Here’s how: Low quality food, foods that cause blood sugar imbalances like refined carbohydrates and sugars, foods high in inflammatory omega 6 fatty acids like canola and corn oil, environmental toxins like BPA that mimic estrogen and phthalates that disrupt our thyroid hormones, a high level of stress in our lives that goes on unmitigated for long periods of time, and problems with our digestive system like low stomach acid, leaky gut, and gut dysbiosis aka a bacterial imbalance.
The key takeaway here is that the problem is actually the solution. A vast majority of us have control over most of these problems, meaning that we have the solution.
You can find all of this information and more in my book, Fix your period.
The book is FULL of explanations for everything, which I think most of you will appreciate. And it has a 6 week step by step protocol that walks you through food, blood sugar balancing, gut health reclamation, liver detoxification, addressing chronic overstimulation (AKA stress) and dealing with thyroid issues. Plus there is so much in there about what to do at the end of the 6 week program, the right tests to get depending on your symptoms or condition and how to live in harmony with the four phases of your cycle which I’ve just described in this episode. It’s 400 pages of menstruation education!!
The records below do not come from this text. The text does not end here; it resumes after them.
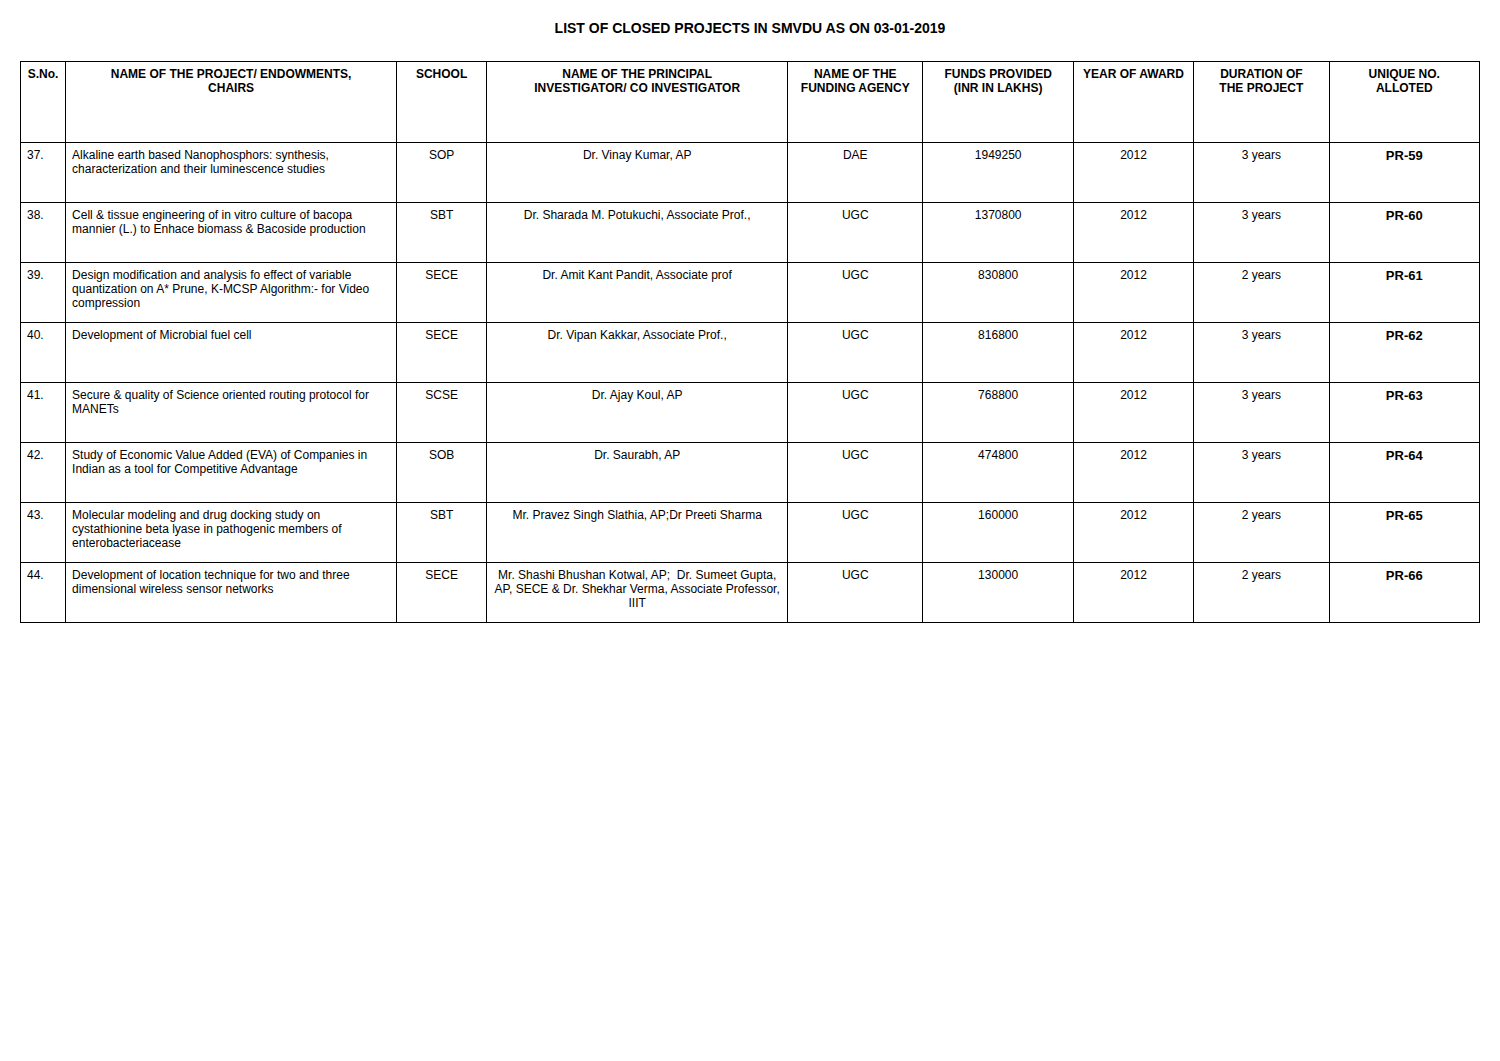LIST OF CLOSED PROJECTS IN SMVDU AS ON 03-01-2019
| S.No. | NAME OF THE PROJECT/ ENDOWMENTS, CHAIRS | SCHOOL | NAME OF THE PRINCIPAL INVESTIGATOR/ CO INVESTIGATOR | NAME OF THE FUNDING AGENCY | FUNDS PROVIDED (INR IN LAKHS) | YEAR OF AWARD | DURATION OF THE PROJECT | UNIQUE NO. ALLOTED |
| --- | --- | --- | --- | --- | --- | --- | --- | --- |
| 37. | Alkaline earth based Nanophosphors: synthesis, characterization and their luminescence studies | SOP | Dr. Vinay Kumar, AP | DAE | 1949250 | 2012 | 3 years | PR-59 |
| 38. | Cell & tissue engineering of in vitro culture of bacopa mannier (L.) to Enhace biomass & Bacoside production | SBT | Dr. Sharada M. Potukuchi, Associate Prof., | UGC | 1370800 | 2012 | 3 years | PR-60 |
| 39. | Design modification and analysis fo effect of variable quantization on A* Prune, K-MCSP Algorithm:- for Video compression | SECE | Dr. Amit Kant Pandit, Associate prof | UGC | 830800 | 2012 | 2 years | PR-61 |
| 40. | Development of Microbial fuel cell | SECE | Dr. Vipan Kakkar, Associate Prof., | UGC | 816800 | 2012 | 3 years | PR-62 |
| 41. | Secure & quality of Science oriented routing protocol for MANETs | SCSE | Dr. Ajay Koul, AP | UGC | 768800 | 2012 | 3 years | PR-63 |
| 42. | Study of Economic Value Added (EVA) of Companies in Indian as a tool for Competitive Advantage | SOB | Dr. Saurabh, AP | UGC | 474800 | 2012 | 3 years | PR-64 |
| 43. | Molecular modeling and drug docking study on cystathionine beta lyase in pathogenic members of enterobacteriacease | SBT | Mr. Pravez Singh Slathia, AP;Dr Preeti Sharma | UGC | 160000 | 2012 | 2 years | PR-65 |
| 44. | Development of location technique for two and three dimensional wireless sensor networks | SECE | Mr. Shashi Bhushan Kotwal, AP; Dr. Sumeet Gupta, AP, SECE & Dr. Shekhar Verma, Associate Professor, IIIT | UGC | 130000 | 2012 | 2 years | PR-66 |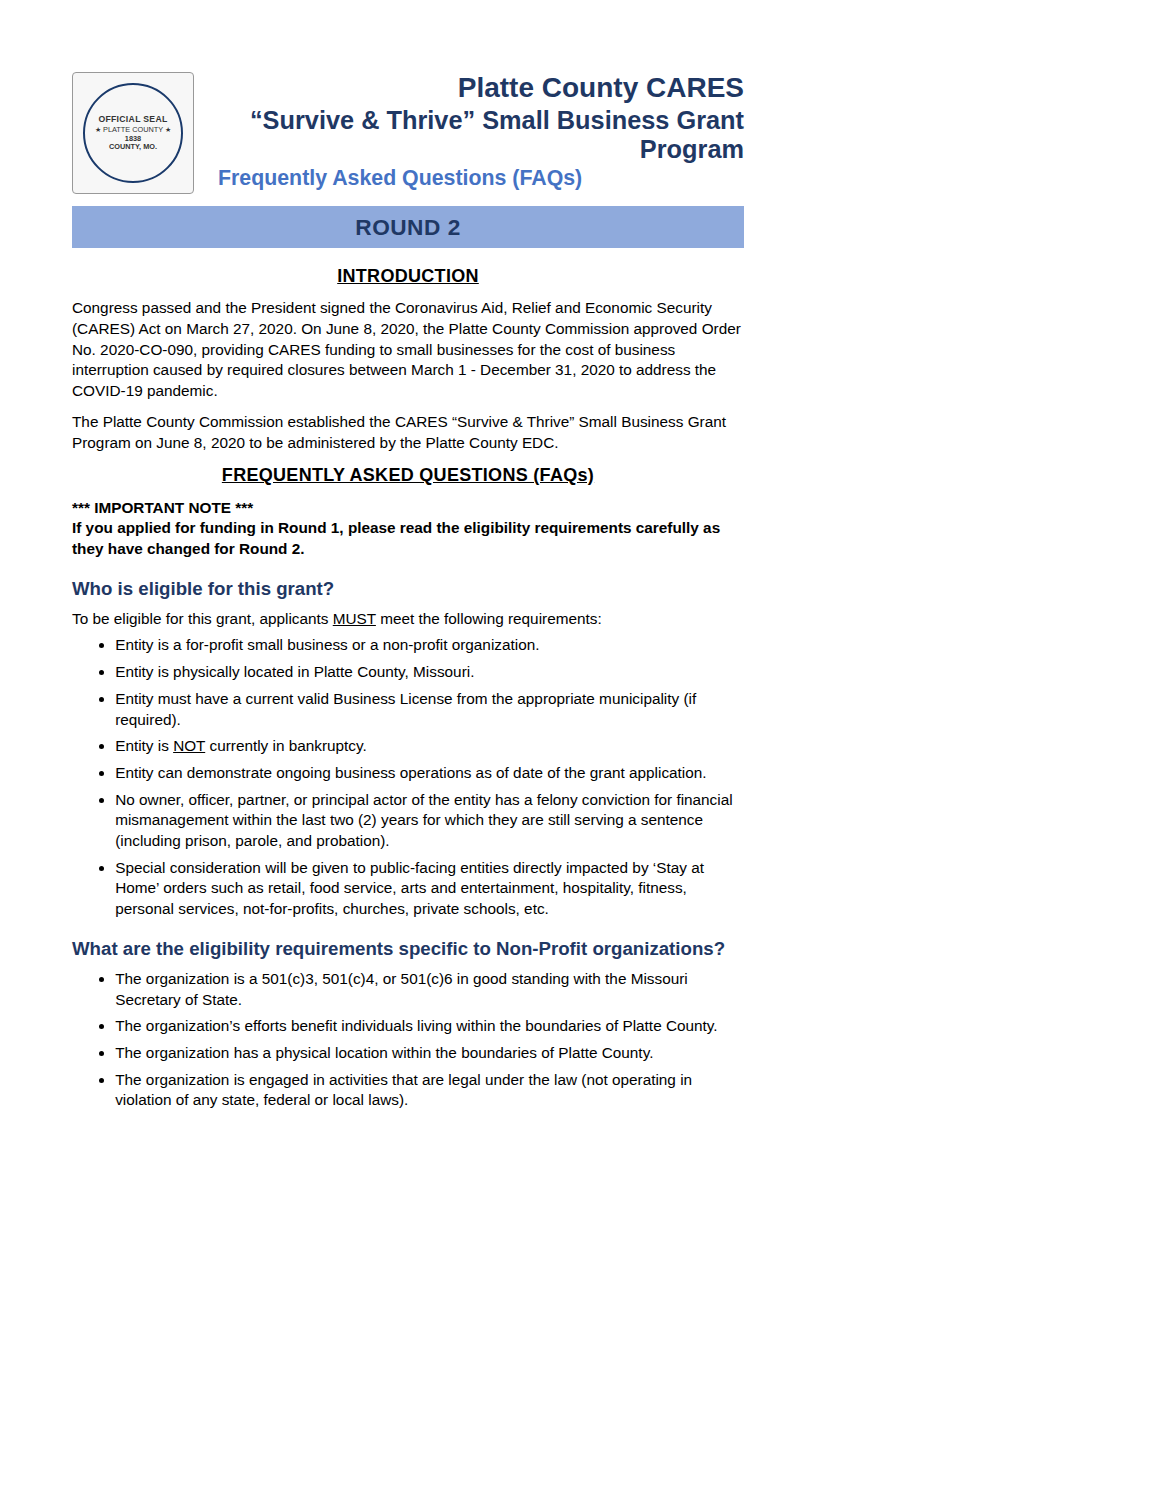OFFICIAL SEAL
★ PLATTE COUNTY ★
1838
COUNTY, MO.
Platte County CARES
“Survive & Thrive” Small Business Grant Program
Frequently Asked Questions (FAQs)
ROUND 2
INTRODUCTION
Congress passed and the President signed the Coronavirus Aid, Relief and Economic Security (CARES) Act on March 27, 2020. On June 8, 2020, the Platte County Commission approved Order No. 2020-CO-090, providing CARES funding to small businesses for the cost of business interruption caused by required closures between March 1 - December 31, 2020 to address the COVID-19 pandemic.
The Platte County Commission established the CARES “Survive & Thrive” Small Business Grant Program on June 8, 2020 to be administered by the Platte County EDC.
FREQUENTLY ASKED QUESTIONS (FAQs)
*** IMPORTANT NOTE *** If you applied for funding in Round 1, please read the eligibility requirements carefully as they have changed for Round 2.
Who is eligible for this grant?
To be eligible for this grant, applicants MUST meet the following requirements:
Entity is a for-profit small business or a non-profit organization.
Entity is physically located in Platte County, Missouri.
Entity must have a current valid Business License from the appropriate municipality (if required).
Entity is NOT currently in bankruptcy.
Entity can demonstrate ongoing business operations as of date of the grant application.
No owner, officer, partner, or principal actor of the entity has a felony conviction for financial mismanagement within the last two (2) years for which they are still serving a sentence (including prison, parole, and probation).
Special consideration will be given to public-facing entities directly impacted by ‘Stay at Home’ orders such as retail, food service, arts and entertainment, hospitality, fitness, personal services, not-for-profits, churches, private schools, etc.
What are the eligibility requirements specific to Non-Profit organizations?
The organization is a 501(c)3, 501(c)4, or 501(c)6 in good standing with the Missouri Secretary of State.
The organization’s efforts benefit individuals living within the boundaries of Platte County.
The organization has a physical location within the boundaries of Platte County.
The organization is engaged in activities that are legal under the law (not operating in violation of any state, federal or local laws).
Go ahead and order it on fixyourperiod.com and before May 5th and you’ll get a lot of bonuses. Just enter the receipt number on fixyourperiod.com and your bonuses will be sent to you straight away!
When Dawn Scott and Dr. Bruinvels embarked on their plan to optimize their players’ training based on their cycles, before they could do anything, they first needed to understand the symptoms each player was exhibiting during each phase. Same goes for you. By recognizing these changes and living in sync with them, you can ensure that you’re always performing at your best. Remember, there is no one-size-fits-all approach to this. It’s your own unique cycle, and you will need to learn to observe it, understand it, and work with it.